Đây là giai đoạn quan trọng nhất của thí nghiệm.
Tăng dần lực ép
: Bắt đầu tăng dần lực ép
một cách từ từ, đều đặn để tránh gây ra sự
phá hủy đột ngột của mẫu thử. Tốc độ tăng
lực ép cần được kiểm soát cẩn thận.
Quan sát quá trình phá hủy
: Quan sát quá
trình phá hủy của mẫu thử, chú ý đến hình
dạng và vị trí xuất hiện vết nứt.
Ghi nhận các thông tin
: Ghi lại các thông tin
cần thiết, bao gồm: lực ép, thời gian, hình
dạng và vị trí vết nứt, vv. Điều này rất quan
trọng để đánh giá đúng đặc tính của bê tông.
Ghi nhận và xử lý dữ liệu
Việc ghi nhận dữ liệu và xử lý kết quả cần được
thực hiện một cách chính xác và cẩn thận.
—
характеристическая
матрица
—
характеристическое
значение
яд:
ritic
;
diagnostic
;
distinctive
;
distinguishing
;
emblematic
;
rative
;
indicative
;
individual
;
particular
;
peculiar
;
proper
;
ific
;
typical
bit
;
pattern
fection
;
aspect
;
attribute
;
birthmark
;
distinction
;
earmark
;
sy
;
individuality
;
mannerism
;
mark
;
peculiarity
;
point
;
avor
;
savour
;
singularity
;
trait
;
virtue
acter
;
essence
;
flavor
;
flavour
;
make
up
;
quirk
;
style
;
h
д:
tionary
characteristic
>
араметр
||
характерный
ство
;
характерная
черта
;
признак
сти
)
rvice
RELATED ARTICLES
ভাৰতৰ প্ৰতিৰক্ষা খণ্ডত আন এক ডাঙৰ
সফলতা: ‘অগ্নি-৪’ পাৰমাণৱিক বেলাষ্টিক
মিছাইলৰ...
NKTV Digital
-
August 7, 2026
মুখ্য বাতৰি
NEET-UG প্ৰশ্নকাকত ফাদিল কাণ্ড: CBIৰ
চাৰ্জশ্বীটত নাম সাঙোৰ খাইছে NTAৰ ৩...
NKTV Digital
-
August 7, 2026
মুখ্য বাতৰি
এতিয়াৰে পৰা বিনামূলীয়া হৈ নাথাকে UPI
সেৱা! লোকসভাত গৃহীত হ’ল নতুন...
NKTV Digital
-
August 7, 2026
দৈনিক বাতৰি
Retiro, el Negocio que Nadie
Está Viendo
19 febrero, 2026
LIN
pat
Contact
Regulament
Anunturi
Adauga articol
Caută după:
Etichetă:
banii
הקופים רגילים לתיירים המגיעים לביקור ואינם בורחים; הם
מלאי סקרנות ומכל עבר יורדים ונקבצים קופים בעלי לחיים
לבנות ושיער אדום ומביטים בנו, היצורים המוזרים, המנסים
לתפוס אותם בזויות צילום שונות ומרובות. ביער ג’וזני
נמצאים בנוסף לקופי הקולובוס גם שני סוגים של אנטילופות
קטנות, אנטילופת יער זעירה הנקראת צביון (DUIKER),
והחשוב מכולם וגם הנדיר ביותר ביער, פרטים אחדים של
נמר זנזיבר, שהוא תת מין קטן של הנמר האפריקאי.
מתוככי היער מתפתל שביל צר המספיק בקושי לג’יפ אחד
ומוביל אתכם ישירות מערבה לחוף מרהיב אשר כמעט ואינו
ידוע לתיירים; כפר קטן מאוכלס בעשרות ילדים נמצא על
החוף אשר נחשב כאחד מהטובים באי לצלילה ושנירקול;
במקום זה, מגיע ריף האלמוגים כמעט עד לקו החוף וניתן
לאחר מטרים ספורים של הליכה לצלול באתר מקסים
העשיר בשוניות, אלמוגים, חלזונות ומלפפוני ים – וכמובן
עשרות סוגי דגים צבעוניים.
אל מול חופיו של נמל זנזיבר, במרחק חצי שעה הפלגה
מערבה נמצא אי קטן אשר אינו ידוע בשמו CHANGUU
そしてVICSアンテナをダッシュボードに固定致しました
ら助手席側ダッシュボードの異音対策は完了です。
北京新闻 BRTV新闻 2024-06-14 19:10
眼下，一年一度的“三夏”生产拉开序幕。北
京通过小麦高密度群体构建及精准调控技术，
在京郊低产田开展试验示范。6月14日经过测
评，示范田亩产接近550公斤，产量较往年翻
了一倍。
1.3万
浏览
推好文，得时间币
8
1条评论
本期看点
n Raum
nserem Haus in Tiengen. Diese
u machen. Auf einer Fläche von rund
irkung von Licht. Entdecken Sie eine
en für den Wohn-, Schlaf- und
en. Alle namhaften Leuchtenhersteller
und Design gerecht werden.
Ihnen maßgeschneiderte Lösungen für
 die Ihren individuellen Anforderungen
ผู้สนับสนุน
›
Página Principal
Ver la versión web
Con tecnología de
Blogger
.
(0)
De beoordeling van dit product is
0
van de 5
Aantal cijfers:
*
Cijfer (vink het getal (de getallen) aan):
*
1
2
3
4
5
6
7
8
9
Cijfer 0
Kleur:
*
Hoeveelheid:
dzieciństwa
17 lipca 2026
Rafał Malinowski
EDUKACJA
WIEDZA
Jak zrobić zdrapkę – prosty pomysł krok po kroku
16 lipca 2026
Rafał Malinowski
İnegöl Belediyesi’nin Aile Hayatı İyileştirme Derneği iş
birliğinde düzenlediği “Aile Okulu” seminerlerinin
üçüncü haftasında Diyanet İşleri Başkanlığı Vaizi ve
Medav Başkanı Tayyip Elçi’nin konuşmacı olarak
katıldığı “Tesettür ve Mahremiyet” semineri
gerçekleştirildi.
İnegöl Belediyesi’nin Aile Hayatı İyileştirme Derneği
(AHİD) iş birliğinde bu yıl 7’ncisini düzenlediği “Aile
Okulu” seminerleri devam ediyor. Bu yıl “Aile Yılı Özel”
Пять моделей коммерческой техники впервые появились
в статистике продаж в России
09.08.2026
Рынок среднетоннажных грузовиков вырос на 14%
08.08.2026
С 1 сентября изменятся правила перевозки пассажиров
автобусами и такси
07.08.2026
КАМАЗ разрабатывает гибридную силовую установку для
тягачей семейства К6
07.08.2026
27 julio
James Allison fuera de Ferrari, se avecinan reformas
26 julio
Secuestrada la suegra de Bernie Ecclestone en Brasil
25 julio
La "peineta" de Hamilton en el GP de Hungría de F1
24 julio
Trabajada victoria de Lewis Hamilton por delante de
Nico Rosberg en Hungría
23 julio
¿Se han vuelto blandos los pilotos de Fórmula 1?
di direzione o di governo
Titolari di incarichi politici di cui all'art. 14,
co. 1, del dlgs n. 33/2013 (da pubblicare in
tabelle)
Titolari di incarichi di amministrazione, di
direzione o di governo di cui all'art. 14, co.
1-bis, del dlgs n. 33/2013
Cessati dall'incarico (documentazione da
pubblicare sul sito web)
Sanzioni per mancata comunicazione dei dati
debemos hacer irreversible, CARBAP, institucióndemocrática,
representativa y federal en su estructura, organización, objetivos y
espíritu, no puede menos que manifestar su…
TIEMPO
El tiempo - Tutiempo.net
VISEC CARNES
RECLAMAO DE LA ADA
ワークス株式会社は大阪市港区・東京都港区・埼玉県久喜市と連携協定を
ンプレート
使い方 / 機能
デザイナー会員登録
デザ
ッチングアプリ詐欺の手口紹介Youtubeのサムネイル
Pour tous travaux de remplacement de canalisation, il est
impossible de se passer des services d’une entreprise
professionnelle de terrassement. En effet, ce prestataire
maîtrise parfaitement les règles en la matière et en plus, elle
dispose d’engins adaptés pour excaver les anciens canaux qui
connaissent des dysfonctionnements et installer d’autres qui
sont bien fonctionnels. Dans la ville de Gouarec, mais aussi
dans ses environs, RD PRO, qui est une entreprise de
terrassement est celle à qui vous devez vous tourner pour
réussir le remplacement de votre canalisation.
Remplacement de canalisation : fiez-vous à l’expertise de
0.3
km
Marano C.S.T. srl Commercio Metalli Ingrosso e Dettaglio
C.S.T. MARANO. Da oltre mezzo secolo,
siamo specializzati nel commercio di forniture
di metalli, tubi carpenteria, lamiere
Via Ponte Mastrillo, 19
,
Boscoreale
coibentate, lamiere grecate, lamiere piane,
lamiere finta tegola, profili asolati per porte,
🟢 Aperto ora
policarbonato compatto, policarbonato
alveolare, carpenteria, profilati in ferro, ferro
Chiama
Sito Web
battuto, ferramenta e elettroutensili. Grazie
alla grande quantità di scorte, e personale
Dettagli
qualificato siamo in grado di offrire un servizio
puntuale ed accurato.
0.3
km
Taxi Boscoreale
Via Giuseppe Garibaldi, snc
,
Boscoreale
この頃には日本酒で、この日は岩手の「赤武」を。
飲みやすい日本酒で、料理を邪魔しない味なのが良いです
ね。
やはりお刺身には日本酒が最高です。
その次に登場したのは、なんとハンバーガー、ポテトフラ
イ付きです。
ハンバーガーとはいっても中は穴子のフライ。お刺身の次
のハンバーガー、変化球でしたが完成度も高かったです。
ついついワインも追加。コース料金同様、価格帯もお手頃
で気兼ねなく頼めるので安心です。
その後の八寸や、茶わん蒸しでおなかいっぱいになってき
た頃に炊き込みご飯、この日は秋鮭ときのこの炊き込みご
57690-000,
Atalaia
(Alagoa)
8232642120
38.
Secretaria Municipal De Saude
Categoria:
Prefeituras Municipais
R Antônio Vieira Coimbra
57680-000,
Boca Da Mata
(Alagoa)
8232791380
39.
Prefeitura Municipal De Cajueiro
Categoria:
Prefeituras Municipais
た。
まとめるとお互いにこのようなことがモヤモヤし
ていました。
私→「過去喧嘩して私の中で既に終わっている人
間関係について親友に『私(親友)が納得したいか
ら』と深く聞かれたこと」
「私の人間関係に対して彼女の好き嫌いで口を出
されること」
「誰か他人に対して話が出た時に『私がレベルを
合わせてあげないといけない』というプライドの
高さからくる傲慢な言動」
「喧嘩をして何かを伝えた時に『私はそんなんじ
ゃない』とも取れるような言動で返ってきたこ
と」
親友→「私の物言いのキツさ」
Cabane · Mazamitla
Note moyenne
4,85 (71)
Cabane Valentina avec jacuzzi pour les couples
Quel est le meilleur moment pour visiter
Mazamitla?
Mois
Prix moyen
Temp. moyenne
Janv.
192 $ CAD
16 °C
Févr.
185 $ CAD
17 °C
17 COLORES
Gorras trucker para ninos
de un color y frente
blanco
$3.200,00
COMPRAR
------------------------
[Problem requirements] Starting with the first line of the data and going on through the line with "Ghi nhận và xử lý dữ liệu", give those lines again with "mẫu thử" switched to "mẫu bê tông" and everything else unchanged.

[Solution to this task]
Đây là giai đoạn quan trọng nhất của thí nghiệm.
Tăng dần lực ép
: Bắt đầu tăng dần lực ép
một cách từ từ, đều đặn để tránh gây ra sự
phá hủy đột ngột của mẫu bê tông. Tốc độ tăng
lực ép cần được kiểm soát cẩn thận.
Quan sát quá trình phá hủy
: Quan sát quá
trình phá hủy của mẫu bê tông, chú ý đến hình
dạng và vị trí xuất hiện vết nứt.
Ghi nhận các thông tin
: Ghi lại các thông tin
cần thiết, bao gồm: lực ép, thời gian, hình
dạng và vị trí vết nứt, vv. Điều này rất quan
trọng để đánh giá đúng đặc tính của bê tông.
Ghi nhận và xử lý dữ liệu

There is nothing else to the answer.